■ TEXT BLOCK
Thursday, 15 March 2007

toothache

i went to teh dentist yesterday cos i had really bad toothache but it turns out that it was only an ulcer. i have real;ly bad mouth ache now. ouch. i'm not going to write anymore cos i just want to go GRRRRRRRRRRRRRR. and then ouch.

Monday, 12 March 2007

tent

The other week we were going to meet kate and beeny was going to bring her round and me and kristy discussed putting on posh clothes to make an impression. it didnt happen cos beeny didn't bring her round in the end. so me and kristy end up meeting kate on teh very weekend we decided to act like something out of shameless. our heads hurt on sunday. and when we got back we had to decorate. my dad was there and he made me undercoat the doorframes and kristy had to do teh sanding. he said we didn't have teh enthusiasm we had shown on saturday. but hey ho. three and a half weeks to go and i have my tent all ready. it may buffett but its ready

Tuesday, 6 March 2007

its all about visualisation

i've been a little worried about teh holiday lately because nobody is talking about it. but i found out that andrew has got a new tent that we can all crash into when the weather gets poor. and i went the gym yesterday and i was doing some weights with michael and i couldn't be bothered and i stopped. michael told me to carry on but i didn't want to. then he told me to think about those big six foot waves that were gonna attack me. so i did some more weights. its all about visualisation.i can't wait. i'm going to watch the football tonight again. it doesn't seem like two weeks since i was last writing about the football does it? blimey. but i'm not as excited about the football as i am about the holiday. i wonder if everybody else is excited or if they have gone off the boil.

■ DATA FOR REVIEW
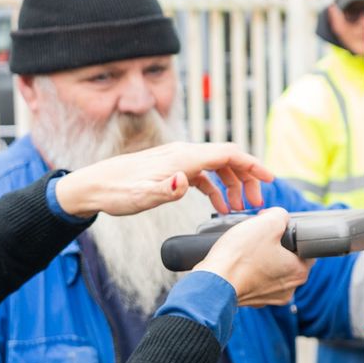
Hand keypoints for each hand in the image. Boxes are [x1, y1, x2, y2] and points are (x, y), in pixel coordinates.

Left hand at [55, 141, 271, 217]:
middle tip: (255, 204)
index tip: (270, 180)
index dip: (252, 165)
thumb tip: (185, 182)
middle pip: (227, 158)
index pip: (228, 153)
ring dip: (232, 185)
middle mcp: (183, 154)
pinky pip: (203, 174)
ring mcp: (178, 160)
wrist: (93, 186)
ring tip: (239, 209)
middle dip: (247, 178)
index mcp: (183, 158)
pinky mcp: (172, 169)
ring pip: (216, 166)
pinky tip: (218, 206)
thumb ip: (166, 190)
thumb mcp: (141, 196)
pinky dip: (216, 188)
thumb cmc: (116, 192)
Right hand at [200, 207, 307, 307]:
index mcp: (299, 272)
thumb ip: (281, 215)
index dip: (292, 233)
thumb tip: (279, 216)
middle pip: (288, 259)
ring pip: (271, 270)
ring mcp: (270, 297)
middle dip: (275, 245)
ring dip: (261, 259)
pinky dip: (249, 271)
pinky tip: (238, 262)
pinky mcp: (252, 300)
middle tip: (259, 236)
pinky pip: (255, 280)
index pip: (306, 248)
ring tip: (246, 249)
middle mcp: (289, 289)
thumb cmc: (239, 256)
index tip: (278, 229)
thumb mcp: (266, 223)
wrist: (212, 282)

■ TASK LIST
(1) Duplicate the blog posts from "i've been a" up to and including "off the boil.".
(2) Go on with the blog posts, starting right after the last sentence.
You won't need the listing for any of this.

■ ANSWERS TO THE TASKS
(1)
i've been a little worried about teh holiday lately because nobody is talking about it. but i found out that andrew has got a new tent that we can all crash into when the weather gets poor. and i went the gym yesterday and i was doing some weights with michael and i couldn't be bothered and i stopped. michael told me to carry on but i didn't want to. then he told me to think about those big six foot waves that were gonna attack me. so i did some more weights. its all about visualisation.i can't wait. i'm going to watch the football tonight again. it doesn't seem like two weeks since i was last writing about the football does it? blimey. but i'm not as excited about the football as i am about the holiday. i wonder if everybody else is excited or if they have gone off the boil.

(2)
Monday, 5 March 2007

no messing


I got my own room at the weekend. it's the middle room. We've sold teh vibrating bed. i can do whatever i want in there, within reason. i am using it as a work room. kristy has insisted that i put the sofa bed in there. i don't want it in there but she says that compromise is important. so i compromised. I'm going to bunker down in there now and woebetide anybody who tries to mess with me whilst i'm in my inner santuary.